[Exercise instructions]
Look through the data below for the line with "iz aplikacija Evermusic, Flacbox, Evertag" and the line with "Kako reproducirati glazbu na iPhoneu s WD My", then output those two and all lines in between, exactly as written.
Segment Start: Data
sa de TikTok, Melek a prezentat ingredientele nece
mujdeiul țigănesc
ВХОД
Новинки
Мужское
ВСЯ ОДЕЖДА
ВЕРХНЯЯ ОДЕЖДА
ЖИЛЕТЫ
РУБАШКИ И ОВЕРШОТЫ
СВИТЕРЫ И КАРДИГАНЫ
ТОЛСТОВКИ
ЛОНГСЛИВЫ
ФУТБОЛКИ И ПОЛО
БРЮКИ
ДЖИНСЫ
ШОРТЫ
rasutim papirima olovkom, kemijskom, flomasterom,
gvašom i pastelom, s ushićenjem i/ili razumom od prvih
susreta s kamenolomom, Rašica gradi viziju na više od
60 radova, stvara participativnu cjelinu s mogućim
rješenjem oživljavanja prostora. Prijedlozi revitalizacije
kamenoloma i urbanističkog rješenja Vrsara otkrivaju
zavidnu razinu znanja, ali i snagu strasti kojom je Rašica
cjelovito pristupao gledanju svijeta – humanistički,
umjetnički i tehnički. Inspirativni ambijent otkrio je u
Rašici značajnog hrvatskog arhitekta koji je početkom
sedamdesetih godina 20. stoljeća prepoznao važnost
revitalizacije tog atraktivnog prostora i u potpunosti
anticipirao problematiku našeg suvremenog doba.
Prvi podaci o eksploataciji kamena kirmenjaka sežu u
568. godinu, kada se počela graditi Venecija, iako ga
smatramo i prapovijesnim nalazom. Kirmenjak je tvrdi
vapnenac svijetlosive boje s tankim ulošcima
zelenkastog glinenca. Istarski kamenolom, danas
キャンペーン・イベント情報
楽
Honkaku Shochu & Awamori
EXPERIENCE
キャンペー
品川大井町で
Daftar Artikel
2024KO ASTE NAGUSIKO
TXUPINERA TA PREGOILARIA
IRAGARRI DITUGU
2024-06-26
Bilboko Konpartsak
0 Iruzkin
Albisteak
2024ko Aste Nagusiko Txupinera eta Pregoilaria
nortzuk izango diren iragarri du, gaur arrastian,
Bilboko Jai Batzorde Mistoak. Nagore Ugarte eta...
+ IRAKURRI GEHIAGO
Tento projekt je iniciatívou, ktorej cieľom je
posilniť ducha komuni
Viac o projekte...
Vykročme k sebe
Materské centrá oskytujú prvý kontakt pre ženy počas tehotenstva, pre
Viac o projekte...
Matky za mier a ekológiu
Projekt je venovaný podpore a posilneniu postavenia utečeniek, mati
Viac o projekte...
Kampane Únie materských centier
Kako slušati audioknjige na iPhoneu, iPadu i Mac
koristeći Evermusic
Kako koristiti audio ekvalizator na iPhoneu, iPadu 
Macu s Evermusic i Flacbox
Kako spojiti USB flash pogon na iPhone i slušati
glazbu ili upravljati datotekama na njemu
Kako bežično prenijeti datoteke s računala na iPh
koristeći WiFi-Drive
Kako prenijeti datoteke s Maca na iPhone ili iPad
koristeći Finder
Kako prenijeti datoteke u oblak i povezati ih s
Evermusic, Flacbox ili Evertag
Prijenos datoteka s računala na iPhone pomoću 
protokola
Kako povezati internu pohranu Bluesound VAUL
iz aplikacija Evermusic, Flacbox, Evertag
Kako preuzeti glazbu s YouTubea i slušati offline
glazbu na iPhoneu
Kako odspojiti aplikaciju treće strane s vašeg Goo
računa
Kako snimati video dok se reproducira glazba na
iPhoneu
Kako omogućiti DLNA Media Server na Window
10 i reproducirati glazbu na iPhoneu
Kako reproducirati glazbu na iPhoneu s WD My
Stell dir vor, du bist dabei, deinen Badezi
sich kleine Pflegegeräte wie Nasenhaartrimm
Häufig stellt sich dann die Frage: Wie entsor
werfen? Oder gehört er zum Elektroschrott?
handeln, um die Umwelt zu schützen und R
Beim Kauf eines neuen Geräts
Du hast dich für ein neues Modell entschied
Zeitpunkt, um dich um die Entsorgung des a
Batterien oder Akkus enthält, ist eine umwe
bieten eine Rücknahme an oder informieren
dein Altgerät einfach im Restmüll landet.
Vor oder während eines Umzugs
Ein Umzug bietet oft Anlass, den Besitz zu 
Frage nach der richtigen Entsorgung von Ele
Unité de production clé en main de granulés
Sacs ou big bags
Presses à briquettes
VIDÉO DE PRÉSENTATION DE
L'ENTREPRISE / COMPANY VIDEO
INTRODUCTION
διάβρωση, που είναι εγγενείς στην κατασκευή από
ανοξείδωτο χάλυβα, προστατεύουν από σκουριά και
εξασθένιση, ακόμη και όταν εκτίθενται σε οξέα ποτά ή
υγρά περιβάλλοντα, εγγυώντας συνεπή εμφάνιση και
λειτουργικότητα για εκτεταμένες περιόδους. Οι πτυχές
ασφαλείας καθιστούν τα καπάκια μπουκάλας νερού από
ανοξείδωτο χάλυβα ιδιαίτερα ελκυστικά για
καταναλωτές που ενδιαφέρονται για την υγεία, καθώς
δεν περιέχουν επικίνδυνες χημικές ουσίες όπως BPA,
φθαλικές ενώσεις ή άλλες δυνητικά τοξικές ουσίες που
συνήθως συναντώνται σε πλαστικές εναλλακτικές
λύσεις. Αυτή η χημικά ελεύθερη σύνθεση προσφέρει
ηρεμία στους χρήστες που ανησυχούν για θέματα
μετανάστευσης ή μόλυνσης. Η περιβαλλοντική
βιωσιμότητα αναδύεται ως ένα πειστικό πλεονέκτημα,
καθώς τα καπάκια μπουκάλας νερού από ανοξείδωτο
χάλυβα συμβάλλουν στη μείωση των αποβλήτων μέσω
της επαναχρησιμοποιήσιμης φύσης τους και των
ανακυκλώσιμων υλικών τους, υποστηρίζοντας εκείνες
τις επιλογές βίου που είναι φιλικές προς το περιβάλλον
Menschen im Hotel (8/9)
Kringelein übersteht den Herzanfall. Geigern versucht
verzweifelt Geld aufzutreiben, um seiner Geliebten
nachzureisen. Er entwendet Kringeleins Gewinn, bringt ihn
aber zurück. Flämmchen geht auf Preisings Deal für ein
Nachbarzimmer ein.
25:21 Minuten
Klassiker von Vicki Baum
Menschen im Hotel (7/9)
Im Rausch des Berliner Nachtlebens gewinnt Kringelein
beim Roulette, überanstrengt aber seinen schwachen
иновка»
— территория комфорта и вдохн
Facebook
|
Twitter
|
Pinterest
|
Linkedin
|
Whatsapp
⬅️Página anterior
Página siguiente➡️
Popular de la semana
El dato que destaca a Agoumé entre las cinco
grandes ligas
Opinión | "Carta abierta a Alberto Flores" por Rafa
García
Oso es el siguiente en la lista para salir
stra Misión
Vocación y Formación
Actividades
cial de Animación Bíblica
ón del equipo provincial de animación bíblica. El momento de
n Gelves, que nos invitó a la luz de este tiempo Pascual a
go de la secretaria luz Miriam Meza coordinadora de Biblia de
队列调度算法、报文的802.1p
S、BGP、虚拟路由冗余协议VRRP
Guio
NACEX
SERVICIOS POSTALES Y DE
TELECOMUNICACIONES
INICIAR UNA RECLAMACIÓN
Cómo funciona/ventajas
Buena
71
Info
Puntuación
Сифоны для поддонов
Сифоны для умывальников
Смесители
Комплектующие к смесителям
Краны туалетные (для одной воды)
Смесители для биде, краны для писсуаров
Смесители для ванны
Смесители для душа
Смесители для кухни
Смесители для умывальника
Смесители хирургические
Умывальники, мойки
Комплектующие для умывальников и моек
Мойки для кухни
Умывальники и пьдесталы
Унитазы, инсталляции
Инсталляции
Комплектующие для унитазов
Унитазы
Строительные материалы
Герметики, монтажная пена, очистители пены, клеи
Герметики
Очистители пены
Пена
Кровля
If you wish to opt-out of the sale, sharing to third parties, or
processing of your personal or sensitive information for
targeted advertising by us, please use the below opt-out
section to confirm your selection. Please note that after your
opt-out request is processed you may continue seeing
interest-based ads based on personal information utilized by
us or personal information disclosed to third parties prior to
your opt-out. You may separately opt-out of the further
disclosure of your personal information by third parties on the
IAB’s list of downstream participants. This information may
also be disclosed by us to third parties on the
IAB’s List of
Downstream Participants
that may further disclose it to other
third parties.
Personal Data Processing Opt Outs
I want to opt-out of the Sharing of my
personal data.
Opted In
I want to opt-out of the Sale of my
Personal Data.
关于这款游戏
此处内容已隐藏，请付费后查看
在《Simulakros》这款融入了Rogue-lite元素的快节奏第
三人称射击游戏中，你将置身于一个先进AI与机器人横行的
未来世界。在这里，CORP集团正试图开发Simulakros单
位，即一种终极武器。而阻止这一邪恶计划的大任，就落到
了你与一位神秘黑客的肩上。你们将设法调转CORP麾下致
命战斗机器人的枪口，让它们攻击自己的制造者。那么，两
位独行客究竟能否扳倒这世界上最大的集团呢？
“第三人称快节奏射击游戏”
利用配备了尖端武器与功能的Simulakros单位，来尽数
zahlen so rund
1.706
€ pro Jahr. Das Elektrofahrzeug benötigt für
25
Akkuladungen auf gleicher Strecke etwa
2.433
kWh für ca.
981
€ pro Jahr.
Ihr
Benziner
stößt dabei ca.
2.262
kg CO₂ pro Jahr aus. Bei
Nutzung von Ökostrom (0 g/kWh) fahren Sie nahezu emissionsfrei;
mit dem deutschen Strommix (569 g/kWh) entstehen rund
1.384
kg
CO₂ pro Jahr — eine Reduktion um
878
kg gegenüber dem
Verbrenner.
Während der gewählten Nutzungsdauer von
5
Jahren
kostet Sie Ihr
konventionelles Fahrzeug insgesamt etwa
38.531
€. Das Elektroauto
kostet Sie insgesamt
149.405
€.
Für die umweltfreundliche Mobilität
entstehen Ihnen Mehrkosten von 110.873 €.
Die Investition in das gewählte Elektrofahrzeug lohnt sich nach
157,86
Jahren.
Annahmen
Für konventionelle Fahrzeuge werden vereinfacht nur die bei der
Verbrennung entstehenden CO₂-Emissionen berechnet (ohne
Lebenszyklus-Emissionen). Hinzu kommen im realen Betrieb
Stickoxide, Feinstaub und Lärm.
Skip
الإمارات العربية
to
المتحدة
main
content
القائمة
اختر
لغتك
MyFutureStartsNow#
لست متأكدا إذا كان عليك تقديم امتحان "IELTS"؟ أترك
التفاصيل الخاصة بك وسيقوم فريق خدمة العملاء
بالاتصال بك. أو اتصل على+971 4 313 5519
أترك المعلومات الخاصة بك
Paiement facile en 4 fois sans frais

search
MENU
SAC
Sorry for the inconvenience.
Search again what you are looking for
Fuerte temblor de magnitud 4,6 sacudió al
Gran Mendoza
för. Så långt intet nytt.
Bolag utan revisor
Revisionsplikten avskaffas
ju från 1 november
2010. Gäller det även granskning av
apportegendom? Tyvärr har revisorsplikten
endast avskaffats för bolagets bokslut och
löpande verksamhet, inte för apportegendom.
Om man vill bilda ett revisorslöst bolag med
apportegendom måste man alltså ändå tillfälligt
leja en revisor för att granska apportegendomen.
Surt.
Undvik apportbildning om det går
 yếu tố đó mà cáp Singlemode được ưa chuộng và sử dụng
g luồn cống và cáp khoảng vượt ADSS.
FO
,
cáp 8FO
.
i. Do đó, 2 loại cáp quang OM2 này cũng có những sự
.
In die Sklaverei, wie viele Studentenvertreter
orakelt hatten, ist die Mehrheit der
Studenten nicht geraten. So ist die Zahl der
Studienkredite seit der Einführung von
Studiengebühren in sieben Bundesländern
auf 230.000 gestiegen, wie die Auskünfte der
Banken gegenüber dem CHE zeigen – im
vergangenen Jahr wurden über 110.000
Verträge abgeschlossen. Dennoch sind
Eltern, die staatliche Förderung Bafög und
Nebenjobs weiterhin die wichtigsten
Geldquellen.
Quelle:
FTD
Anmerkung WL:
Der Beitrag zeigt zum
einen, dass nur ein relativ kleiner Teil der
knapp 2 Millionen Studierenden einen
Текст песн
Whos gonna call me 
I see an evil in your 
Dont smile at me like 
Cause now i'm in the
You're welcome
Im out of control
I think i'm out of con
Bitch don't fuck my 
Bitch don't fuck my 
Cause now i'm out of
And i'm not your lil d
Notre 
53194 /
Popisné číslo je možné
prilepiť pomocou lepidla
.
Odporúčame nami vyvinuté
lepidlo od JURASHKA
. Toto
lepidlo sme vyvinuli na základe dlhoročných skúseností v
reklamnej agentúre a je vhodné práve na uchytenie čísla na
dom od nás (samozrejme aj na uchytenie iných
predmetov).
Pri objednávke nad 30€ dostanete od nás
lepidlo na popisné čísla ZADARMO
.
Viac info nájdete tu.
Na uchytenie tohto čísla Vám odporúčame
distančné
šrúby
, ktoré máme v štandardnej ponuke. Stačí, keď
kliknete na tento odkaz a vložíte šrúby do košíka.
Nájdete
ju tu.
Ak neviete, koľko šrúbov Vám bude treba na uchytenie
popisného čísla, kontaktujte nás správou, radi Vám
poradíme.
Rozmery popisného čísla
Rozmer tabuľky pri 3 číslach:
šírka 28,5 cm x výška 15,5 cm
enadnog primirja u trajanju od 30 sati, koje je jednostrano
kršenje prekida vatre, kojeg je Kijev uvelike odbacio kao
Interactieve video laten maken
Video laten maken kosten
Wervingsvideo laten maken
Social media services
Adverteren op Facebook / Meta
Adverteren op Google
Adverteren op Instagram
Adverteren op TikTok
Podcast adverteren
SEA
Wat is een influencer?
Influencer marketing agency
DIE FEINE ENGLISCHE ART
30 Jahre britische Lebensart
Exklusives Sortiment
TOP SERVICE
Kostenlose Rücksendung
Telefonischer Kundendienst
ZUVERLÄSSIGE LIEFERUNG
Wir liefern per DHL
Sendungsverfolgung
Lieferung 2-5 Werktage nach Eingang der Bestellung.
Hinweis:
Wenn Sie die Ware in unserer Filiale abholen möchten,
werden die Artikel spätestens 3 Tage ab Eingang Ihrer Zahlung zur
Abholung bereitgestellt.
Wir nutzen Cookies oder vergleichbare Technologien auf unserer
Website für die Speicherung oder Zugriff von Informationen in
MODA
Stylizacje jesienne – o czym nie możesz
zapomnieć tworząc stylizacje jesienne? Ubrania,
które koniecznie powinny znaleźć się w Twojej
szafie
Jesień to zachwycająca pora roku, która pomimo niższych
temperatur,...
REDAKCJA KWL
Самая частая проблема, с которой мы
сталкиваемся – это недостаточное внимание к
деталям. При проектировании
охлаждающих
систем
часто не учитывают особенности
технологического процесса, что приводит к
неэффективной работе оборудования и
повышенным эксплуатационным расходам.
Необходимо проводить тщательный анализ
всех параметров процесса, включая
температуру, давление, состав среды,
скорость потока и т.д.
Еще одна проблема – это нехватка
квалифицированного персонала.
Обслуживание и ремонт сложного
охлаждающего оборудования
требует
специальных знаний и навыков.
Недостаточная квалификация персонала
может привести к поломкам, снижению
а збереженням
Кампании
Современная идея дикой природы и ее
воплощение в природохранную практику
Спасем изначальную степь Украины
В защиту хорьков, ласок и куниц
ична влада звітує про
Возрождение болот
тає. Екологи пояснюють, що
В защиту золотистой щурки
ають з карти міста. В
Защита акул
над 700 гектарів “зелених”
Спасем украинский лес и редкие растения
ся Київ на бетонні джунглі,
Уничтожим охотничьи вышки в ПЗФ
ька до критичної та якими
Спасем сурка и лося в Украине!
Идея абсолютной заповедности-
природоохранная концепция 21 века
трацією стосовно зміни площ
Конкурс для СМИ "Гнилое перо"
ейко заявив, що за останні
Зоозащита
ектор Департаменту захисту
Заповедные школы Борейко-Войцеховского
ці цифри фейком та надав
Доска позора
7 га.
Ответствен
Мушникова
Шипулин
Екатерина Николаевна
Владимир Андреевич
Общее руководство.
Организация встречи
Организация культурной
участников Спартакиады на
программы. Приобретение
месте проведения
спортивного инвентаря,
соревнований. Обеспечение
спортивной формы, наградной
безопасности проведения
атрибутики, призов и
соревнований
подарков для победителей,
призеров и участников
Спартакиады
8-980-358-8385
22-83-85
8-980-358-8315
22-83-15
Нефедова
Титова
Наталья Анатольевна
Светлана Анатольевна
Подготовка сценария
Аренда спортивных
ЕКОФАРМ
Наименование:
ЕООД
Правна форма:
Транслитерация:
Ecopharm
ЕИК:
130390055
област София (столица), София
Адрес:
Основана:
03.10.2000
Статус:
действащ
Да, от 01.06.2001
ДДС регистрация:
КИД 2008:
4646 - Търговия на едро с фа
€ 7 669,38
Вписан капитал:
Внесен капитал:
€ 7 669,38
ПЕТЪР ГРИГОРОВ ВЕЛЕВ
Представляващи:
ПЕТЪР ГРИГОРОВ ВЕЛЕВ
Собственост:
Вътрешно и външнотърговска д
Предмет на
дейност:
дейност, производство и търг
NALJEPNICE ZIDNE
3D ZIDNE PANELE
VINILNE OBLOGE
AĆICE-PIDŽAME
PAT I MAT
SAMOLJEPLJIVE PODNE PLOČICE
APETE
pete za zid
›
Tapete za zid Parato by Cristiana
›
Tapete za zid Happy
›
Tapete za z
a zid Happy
Segment End: Data
[Response below]
iz aplikacija Evermusic, Flacbox, Evertag
Kako preuzeti glazbu s YouTubea i slušati offline
glazbu na iPhoneu
Kako odspojiti aplikaciju treće strane s vašeg Goo
računa
Kako snimati video dok se reproducira glazba na
iPhoneu
Kako omogućiti DLNA Media Server na Window
10 i reproducirati glazbu na iPhoneu
Kako reproducirati glazbu na iPhoneu s WD My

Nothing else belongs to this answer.